またシチリア島は古代の交易路沿いにある。ローマがジブラルタル海峡西側にある強力な文明と交易するために利用していたとしても不思議はない。
場所:シチリア沿岸沖
年代:2600年前
発見年:2014年および2016年
アトランティスとの関連:オリハルコンの延べ棒は、アトランティスの建物の装飾として利用されていたという金属の記述と同じ
スペイン南部で発見された5つの石像
2023年、スペイン南西部グアレーニャにある3000年前の古代遺跡「カサス・デル・トゥルニュエロ」で、人間の顔を模した5つの石像が発見された。
この古代都市を建設したとされるタルテッソス人は、やがて歴史から姿を消したが、その理由はよくわかっていない。
だが彼らは、アトランティスとつながりがあるとされることもある。そうした説によると、タルテッソス人が姿を消した背景には、大洪水や噴火、あるいはバミューダトライアングルがあるのだという。
いずれも仮説に過ぎないが、石像の発見は、アトランティス伝説に関連し得る文明の謎を解明する手がかりとなるだろう。

場所:スペイン、グアレーニャのカサス・デル・トルニュエロ
年代:約3000年前
発見年:2023年
アトランティスとの関連:石像を作ったタルテッソス人は、突然姿を消したことから、アトランティスと関連付けられることがある
アイルランド沿岸の沈没島
2019年、アイルランド西海岸沖で沈没した島が発見された。
発見者である歴史家のマット・シブソンによれば、この島は「フリースランド」[https://www.irelandbeforeyoudie.com/atlantis-found-new-findings-suggest-lost-city-is-just-off-irelands-west-coast/]といい、16、17世紀までの地図に載っているが、それ以降消えてしまったのだという。

*指示 1*
上に掲げたアトランティス伝説に関わる発見についての文章を、一字一句違えずに全文書き写してください。

*演習データ*

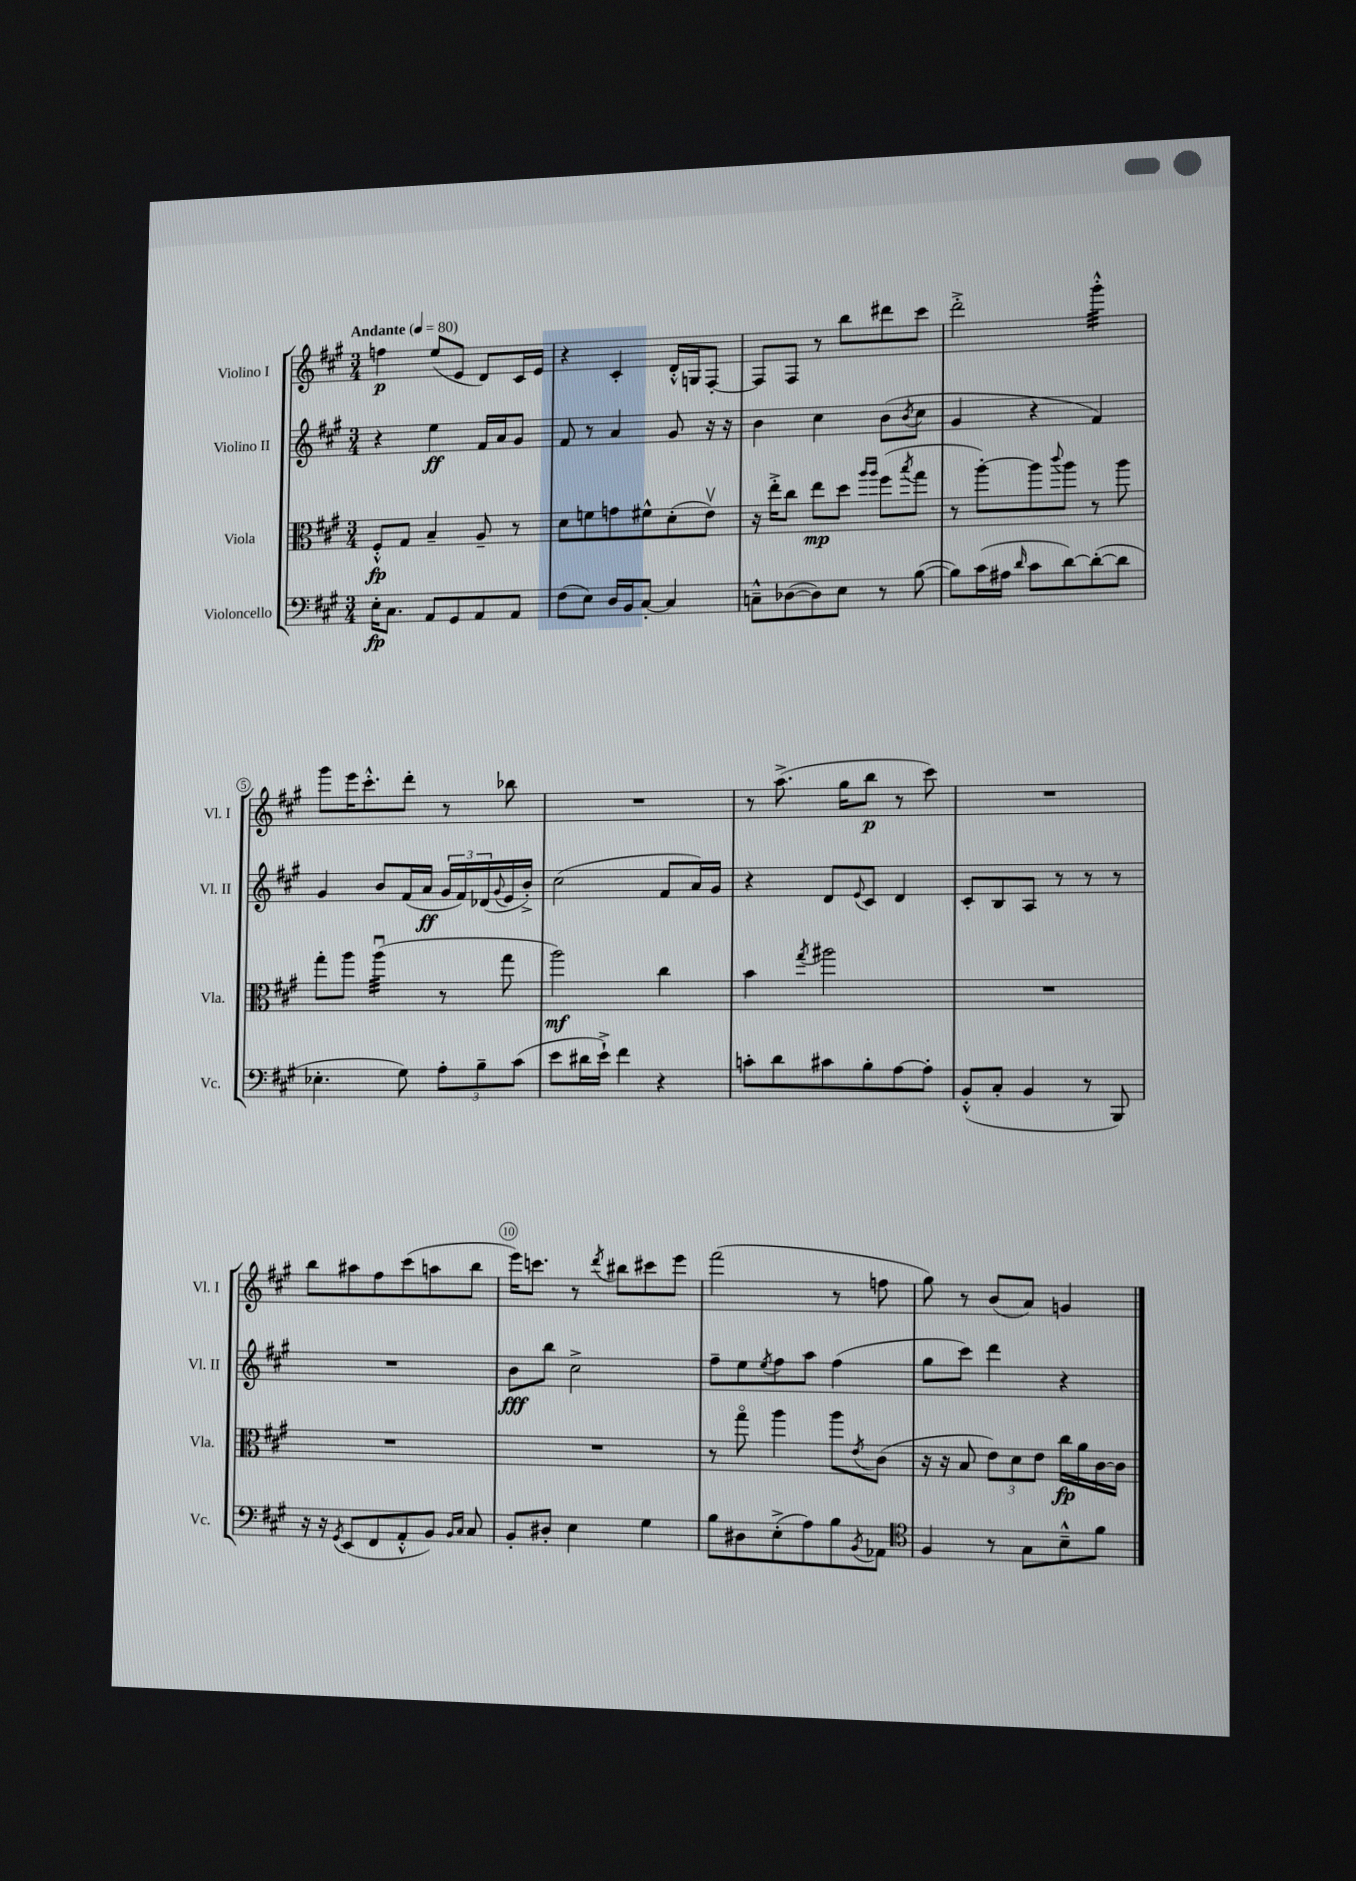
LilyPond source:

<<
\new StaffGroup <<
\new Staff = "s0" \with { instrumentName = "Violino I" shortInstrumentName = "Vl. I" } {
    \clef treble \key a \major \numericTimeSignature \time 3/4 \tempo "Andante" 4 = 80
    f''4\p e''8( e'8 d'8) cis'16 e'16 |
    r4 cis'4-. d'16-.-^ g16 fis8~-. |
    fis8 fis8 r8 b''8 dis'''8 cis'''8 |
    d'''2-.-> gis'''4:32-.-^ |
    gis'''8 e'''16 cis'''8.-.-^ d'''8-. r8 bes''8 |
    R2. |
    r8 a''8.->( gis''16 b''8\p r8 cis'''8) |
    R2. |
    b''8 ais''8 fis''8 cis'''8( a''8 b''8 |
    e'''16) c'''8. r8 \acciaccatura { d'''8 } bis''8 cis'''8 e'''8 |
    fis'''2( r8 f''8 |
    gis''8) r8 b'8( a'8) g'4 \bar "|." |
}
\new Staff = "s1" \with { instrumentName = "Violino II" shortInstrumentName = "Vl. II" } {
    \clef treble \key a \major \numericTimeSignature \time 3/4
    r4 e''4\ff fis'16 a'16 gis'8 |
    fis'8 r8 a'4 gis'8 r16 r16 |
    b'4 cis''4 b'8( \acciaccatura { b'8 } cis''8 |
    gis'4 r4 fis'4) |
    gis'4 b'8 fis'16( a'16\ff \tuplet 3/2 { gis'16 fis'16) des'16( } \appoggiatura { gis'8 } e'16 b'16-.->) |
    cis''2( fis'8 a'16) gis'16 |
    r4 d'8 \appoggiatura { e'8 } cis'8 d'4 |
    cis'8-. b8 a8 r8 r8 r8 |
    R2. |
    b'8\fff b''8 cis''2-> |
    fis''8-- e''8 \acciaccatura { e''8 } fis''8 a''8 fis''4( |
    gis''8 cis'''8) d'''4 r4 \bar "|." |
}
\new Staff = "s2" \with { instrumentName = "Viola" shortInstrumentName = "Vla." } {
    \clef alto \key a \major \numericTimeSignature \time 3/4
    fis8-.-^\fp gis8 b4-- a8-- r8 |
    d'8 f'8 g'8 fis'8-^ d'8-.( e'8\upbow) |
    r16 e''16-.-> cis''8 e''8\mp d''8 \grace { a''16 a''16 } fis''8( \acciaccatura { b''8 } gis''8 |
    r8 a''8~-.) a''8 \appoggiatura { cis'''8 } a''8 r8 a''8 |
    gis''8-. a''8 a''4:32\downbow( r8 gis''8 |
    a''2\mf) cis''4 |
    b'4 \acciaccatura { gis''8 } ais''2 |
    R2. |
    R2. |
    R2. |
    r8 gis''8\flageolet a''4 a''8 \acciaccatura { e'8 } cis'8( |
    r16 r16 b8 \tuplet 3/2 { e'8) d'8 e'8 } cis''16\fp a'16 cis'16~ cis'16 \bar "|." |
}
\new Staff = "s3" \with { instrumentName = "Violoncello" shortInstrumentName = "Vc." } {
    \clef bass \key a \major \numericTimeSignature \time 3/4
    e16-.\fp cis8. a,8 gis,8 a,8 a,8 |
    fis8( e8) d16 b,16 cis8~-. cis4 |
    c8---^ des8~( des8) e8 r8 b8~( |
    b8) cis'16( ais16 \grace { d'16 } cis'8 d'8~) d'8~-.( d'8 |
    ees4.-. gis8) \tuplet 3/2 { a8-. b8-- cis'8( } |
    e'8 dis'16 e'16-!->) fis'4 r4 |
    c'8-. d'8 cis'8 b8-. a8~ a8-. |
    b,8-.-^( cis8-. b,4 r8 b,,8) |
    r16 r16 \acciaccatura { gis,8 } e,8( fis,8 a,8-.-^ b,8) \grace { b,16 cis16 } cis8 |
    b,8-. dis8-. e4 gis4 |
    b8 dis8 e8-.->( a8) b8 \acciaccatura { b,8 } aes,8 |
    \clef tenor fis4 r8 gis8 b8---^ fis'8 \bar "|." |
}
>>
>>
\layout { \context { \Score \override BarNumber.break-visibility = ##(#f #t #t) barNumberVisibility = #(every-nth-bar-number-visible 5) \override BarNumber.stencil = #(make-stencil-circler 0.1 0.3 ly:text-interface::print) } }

*指示 2*
上記の記録のうち、文字列「shortInstrumentName」を含む行をすべて抜き出してください。

*実行結果 1*
またシチリア島は古代の交易路沿いにある。ローマがジブラルタル海峡西側にある強力な文明と交易するために利用していたとしても不思議はない。
場所:シチリア沿岸沖
年代:2600年前
発見年:2014年および2016年
アトランティスとの関連:オリハルコンの延べ棒は、アトランティスの建物の装飾として利用されていたという金属の記述と同じ
スペイン南部で発見された5つの石像
2023年、スペイン南西部グアレーニャにある3000年前の古代遺跡「カサス・デル・トゥルニュエロ」で、人間の顔を模した5つの石像が発見された。
この古代都市を建設したとされるタルテッソス人は、やがて歴史から姿を消したが、その理由はよくわかっていない。
だが彼らは、アトランティスとつながりがあるとされることもある。そうした説によると、タルテッソス人が姿を消した背景には、大洪水や噴火、あるいはバミューダトライアングルがあるのだという。
いずれも仮説に過ぎないが、石像の発見は、アトランティス伝説に関連し得る文明の謎を解明する手がかりとなるだろう。

場所:スペイン、グアレーニャのカサス・デル・トルニュエロ
年代:約3000年前
発見年:2023年
アトランティスとの関連:石像を作ったタルテッソス人は、突然姿を消したことから、アトランティスと関連付けられることがある
アイルランド沿岸の沈没島
2019年、アイルランド西海岸沖で沈没した島が発見された。
発見者である歴史家のマット・シブソンによれば、この島は「フリースランド」[https://www.irelandbeforeyoudie.com/atlantis-found-new-findings-suggest-lost-city-is-just-off-irelands-west-coast/]といい、16、17世紀までの地図に載っているが、それ以降消えてしまったのだという。

*実行結果 2*
\new Staff = "s0" \with { instrumentName = "Violino I" shortInstrumentName = "Vl. I" } {
\new Staff = "s1" \with { instrumentName = "Violino II" shortInstrumentName = "Vl. II" } {
\new Staff = "s2" \with { instrumentName = "Viola" shortInstrumentName = "Vla." } {
\new Staff = "s3" \with { instrumentName = "Violoncello" shortInstrumentName = "Vc." } {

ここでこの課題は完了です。